# YOUR INSTRUCTIONS
For this task, output every entry below exactly and omit the pictures.

··· INPUT

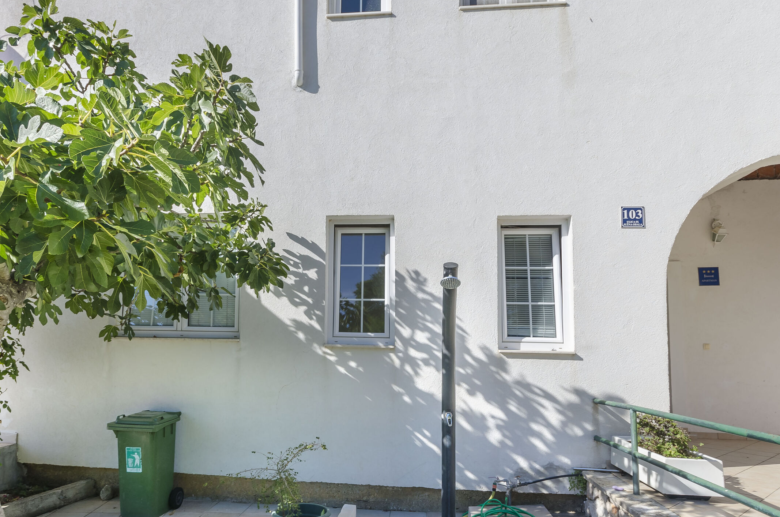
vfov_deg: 57.5
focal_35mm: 22
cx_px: 363
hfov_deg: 79.5
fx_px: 468
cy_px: 299
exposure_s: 1/200
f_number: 9
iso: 100
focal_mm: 11
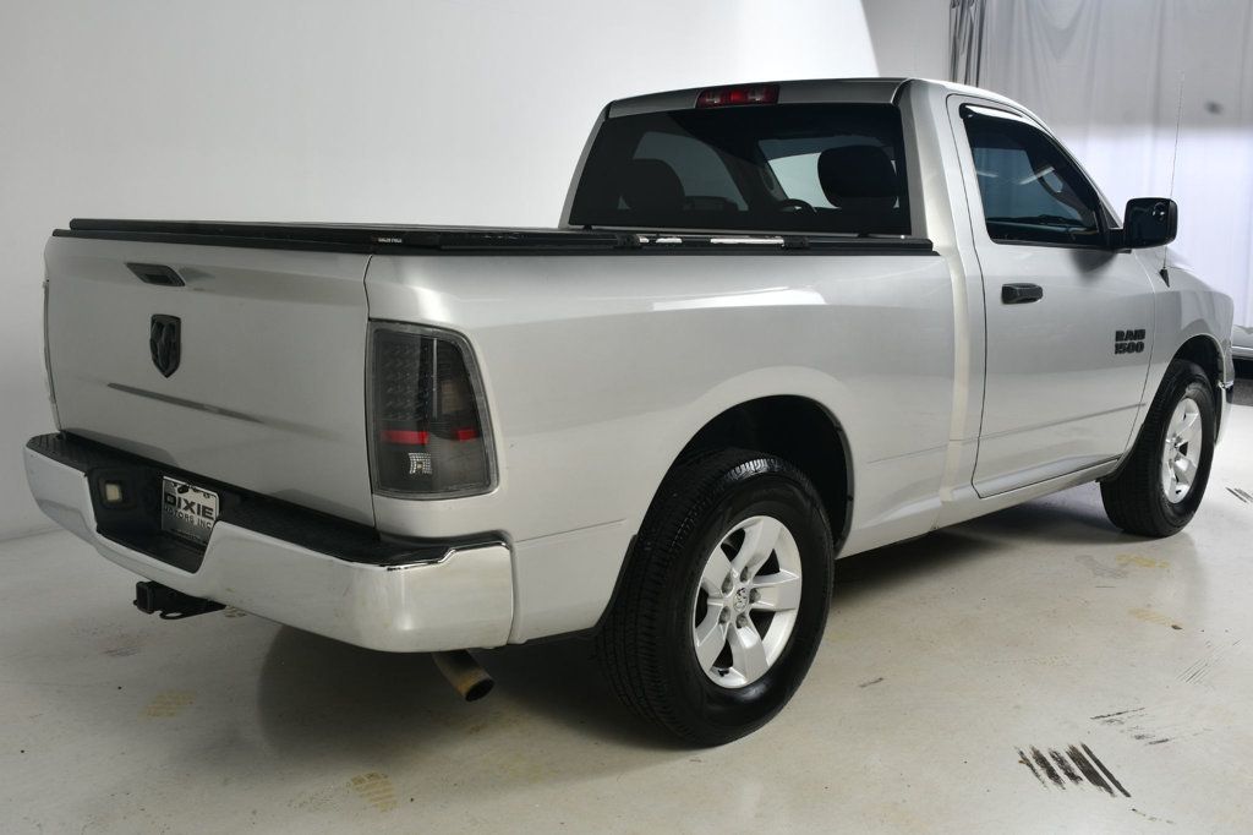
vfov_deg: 36.8
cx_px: 626
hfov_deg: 53.1
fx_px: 1253
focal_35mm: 36
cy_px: 418
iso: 100
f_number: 13
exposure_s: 1/160
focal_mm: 24
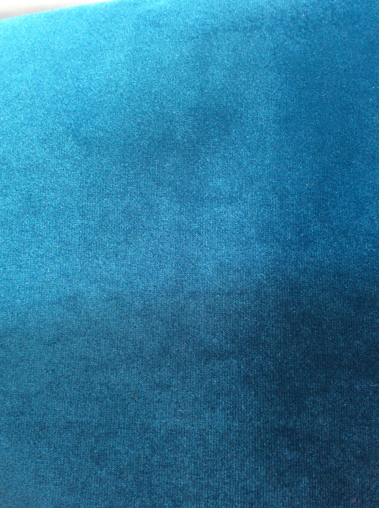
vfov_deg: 56.9
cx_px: 190
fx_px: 468
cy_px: 254
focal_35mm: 32
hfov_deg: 44.1
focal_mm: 3.3
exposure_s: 1/120
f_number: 2.4
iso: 50
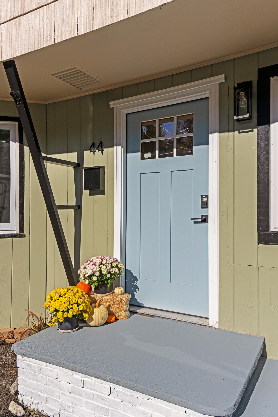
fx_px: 313
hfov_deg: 47.9
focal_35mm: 27
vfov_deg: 67.4
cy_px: 208
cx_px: 139
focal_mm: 18
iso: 250
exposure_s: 1/4000
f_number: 7.1
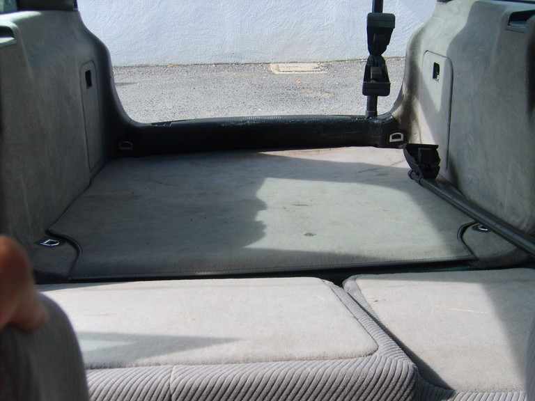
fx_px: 541
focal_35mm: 35
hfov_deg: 52.6
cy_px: 200
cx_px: 268
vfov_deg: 40.7
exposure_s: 1/250
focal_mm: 5.8
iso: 50
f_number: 2.8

······

# YOUR SOLUTION
vfov_deg: 57.5
focal_35mm: 22
cx_px: 363
hfov_deg: 79.5
fx_px: 468
cy_px: 299
exposure_s: 1/200
f_number: 9
iso: 100
focal_mm: 11
vfov_deg: 36.8
cx_px: 626
hfov_deg: 53.1
fx_px: 1253
focal_35mm: 36
cy_px: 418
iso: 100
f_number: 13
exposure_s: 1/160
focal_mm: 24
vfov_deg: 56.9
cx_px: 190
fx_px: 468
cy_px: 254
focal_35mm: 32
hfov_deg: 44.1
focal_mm: 3.3
exposure_s: 1/120
f_number: 2.4
iso: 50
fx_px: 313
hfov_deg: 47.9
focal_35mm: 27
vfov_deg: 67.4
cy_px: 208
cx_px: 139
focal_mm: 18
iso: 250
exposure_s: 1/4000
f_number: 7.1
fx_px: 541
focal_35mm: 35
hfov_deg: 52.6
cy_px: 200
cx_px: 268
vfov_deg: 40.7
exposure_s: 1/250
focal_mm: 5.8
iso: 50
f_number: 2.8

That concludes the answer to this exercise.